Prejudicar-se tanto uma cidade que, felizmente, ainda tem algo protegido e sua população, que encontra no turismo sua segunda fonte de renda, é muito ruim; principalmente, porque, como já foi dito, não há nenhuma epidemia. Foram casos isolados e não por isso menos importantes, mas resta às autoridades, principalmente às locais e aos técnicos e cientistas, esclarecerem bem a população, pois o que é necessário é que todos os brasileiros sejam vacinados contra a febre amarela e, assim mesmo, aqueles estrangeiros que nos visitam e …… ponto final! A febre amarela está na grande maioria dos estados do país.
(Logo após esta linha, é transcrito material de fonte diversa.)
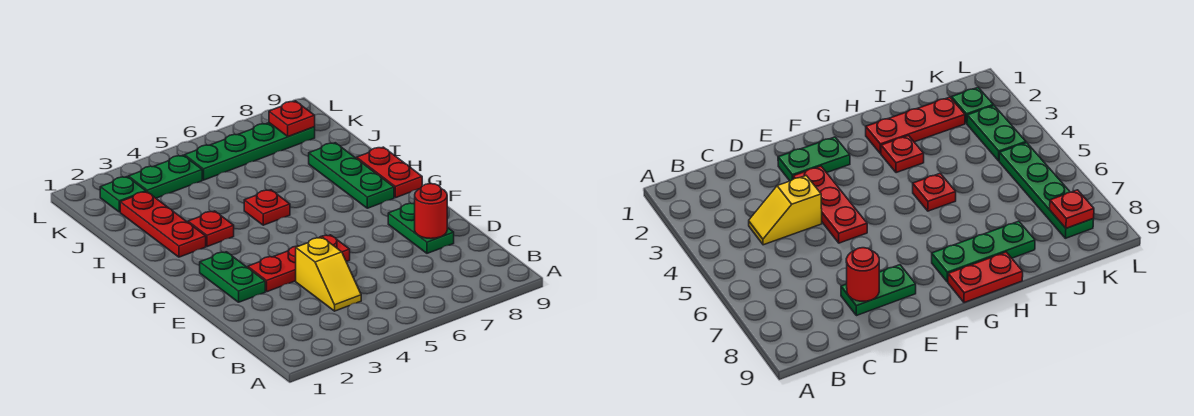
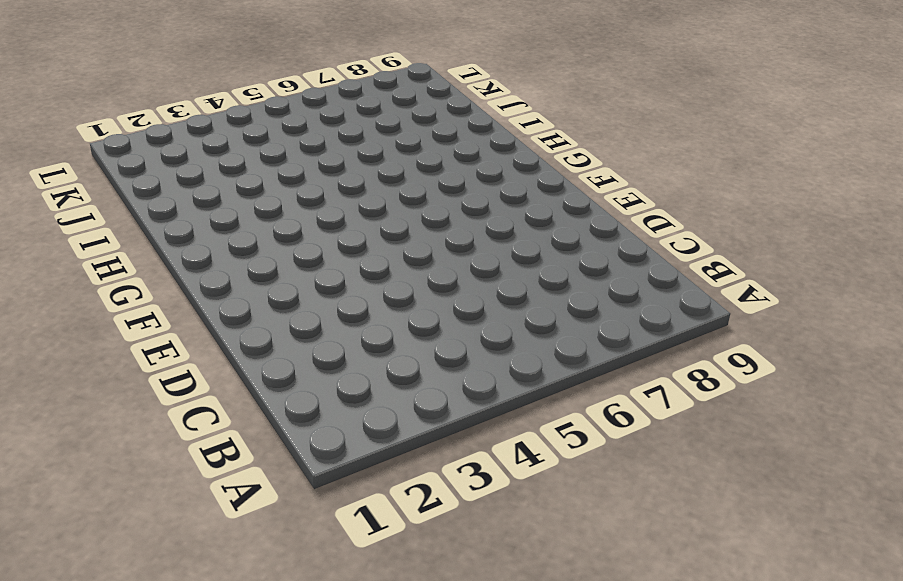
none -> yellow 1x2 slope [296,237,361,311]
none -> green 1x2 plate [388,203,454,253]
none -> green 1x2 plate [200,252,265,302]

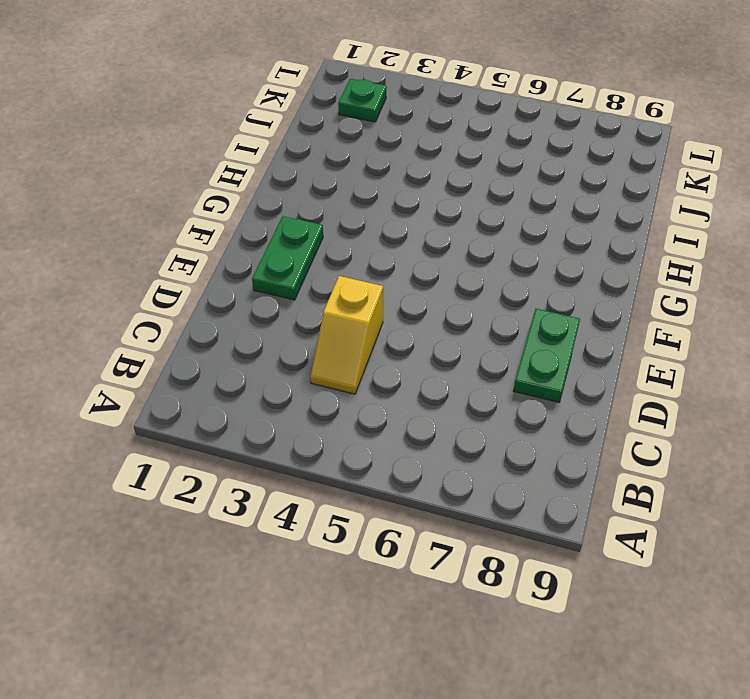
none -> red 1x3 plate [248,235,350,292]
none -> green 1x3 plate [309,143,394,208]
none -> red 1x2 plate [357,147,422,198]

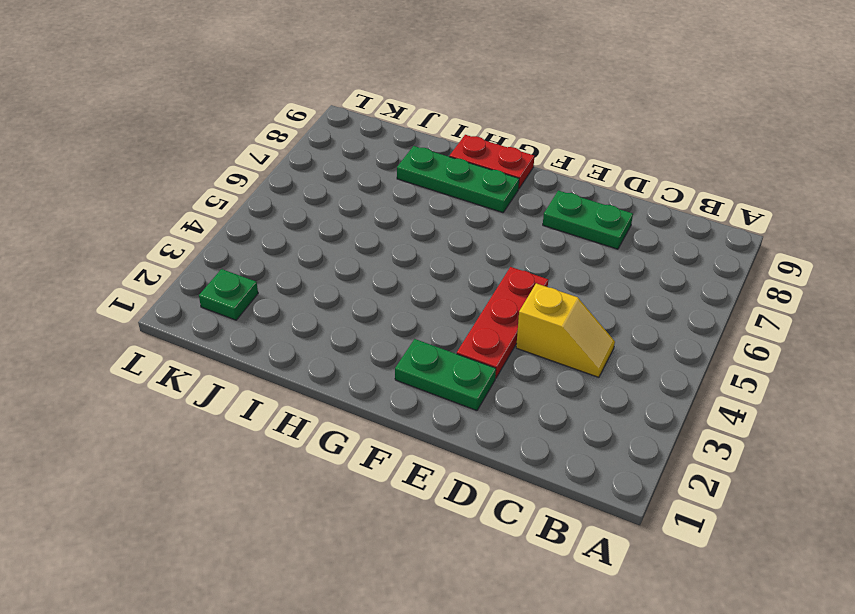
none -> red 1x3 plate [120,192,206,257]
none -> red 1x1 plate [188,211,234,247]
none -> red 1x1 plate [244,190,290,225]

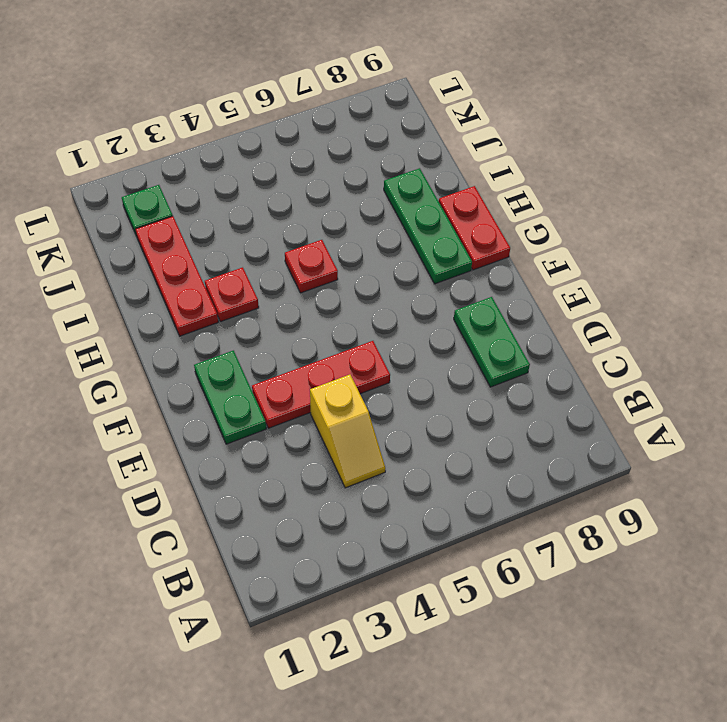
none -> green 1x2 plate [128,155,202,198]
none -> green 1x4 plate [185,123,315,180]
none -> red 1x1 round brick [415,184,447,239]

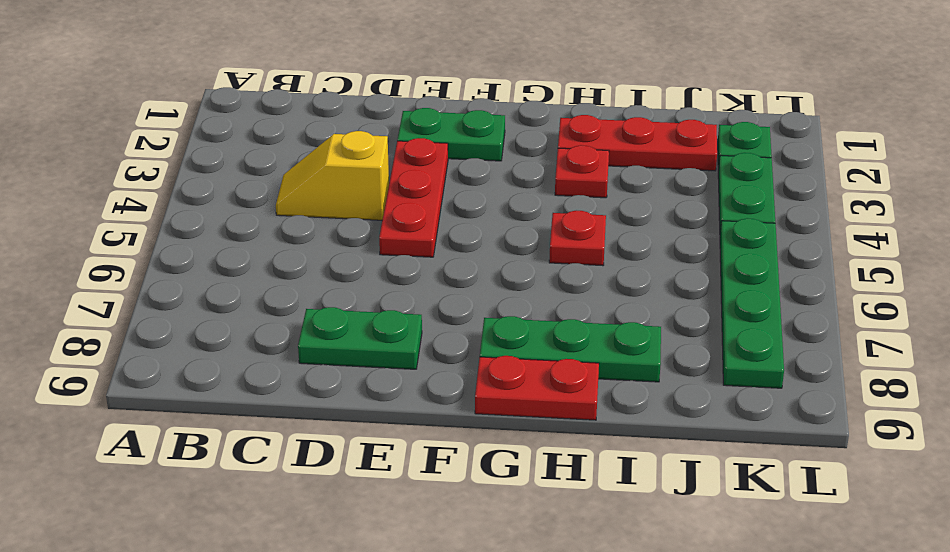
none -> red 1x1 round brick [415,184,447,239]
none -> red 1x1 plate [269,101,315,137]

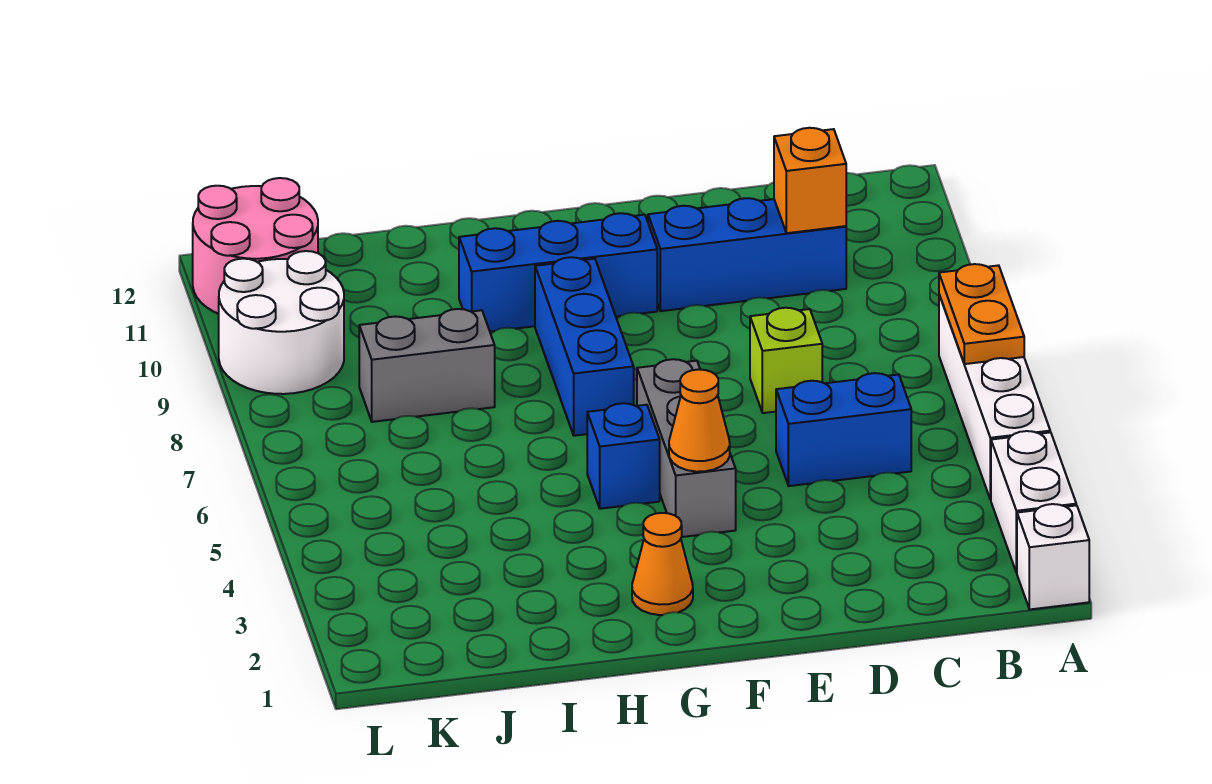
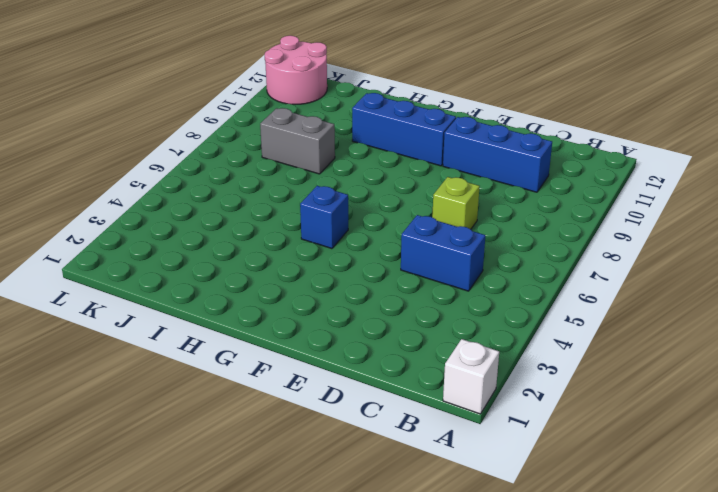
none -> white 1x2 brick [991,431,1076,573]
none -> white 1x4 brick [939,295,1050,500]
none -> grey 1x3 brick [637,359,736,537]

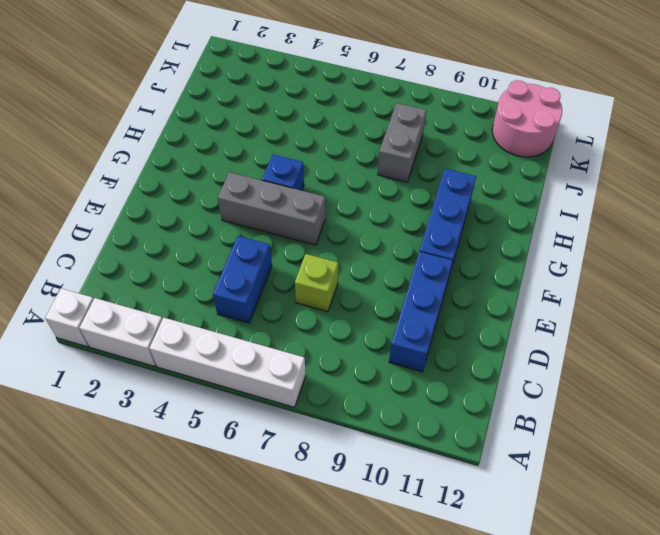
none -> orange 1x1 cone [632,513,693,615]
none -> blue 1x3 brick [535,257,634,436]
none -> white 2x2 round brick [219,251,344,394]

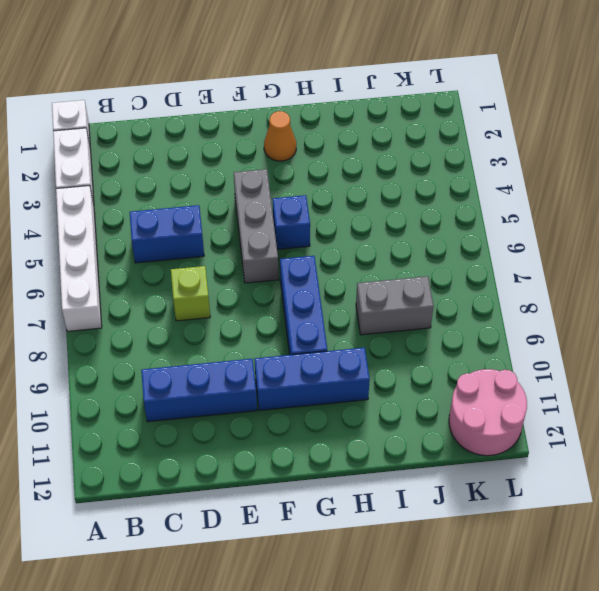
none -> white 2x2 round brick [219,251,344,394]
none -> orange 1x2 plate [939,264,1024,364]
none -> orange 1x1 brick [774,128,846,233]

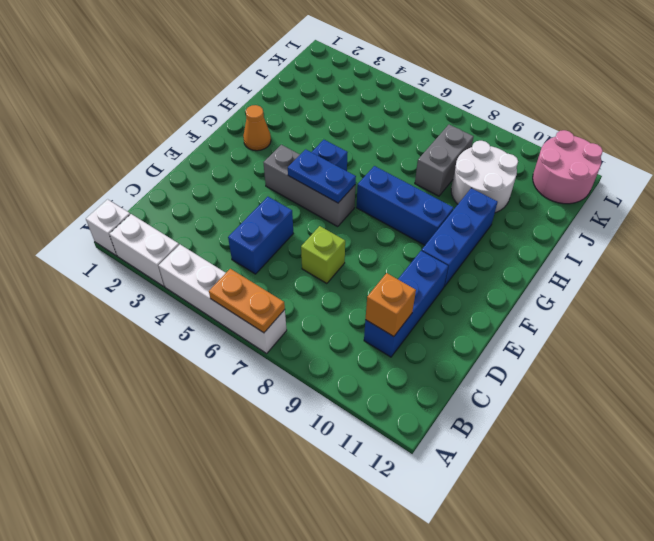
blue 1x2 plate [288,149,356,203] -> none
white 2x2 round brick [451,141,518,213] -> white 2x2 round brick moved to [219,251,344,394]
none -> orange 1x1 cone [669,369,730,472]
Portanto apresentar nas notícias que a solução é evitar-se de ir a uma pequena cidade e que esse fato resolveria o problema, está a anos luz da verdade e, mais ainda, é uma grave injustiça contra ela.
Pior, se possível, é a solução insinuada por alguns e que sempre agrada muito aos maus empresários da agropecuária e aos especuladores da terra, sugerindo o extermínio dos macacos vetores e, de passagem, também, as matas que os albergam. Com isso querem fazer-nos acreditar que a contaminação ambiental por agroquímicos, a erosão dos solos e a destruição dos cursos de água matam menos que a febre amarela. E, assim, sem querer querendo, eles ganhariam mais espaço para produzir os biocombustíveis que “salvarão a humanidade”.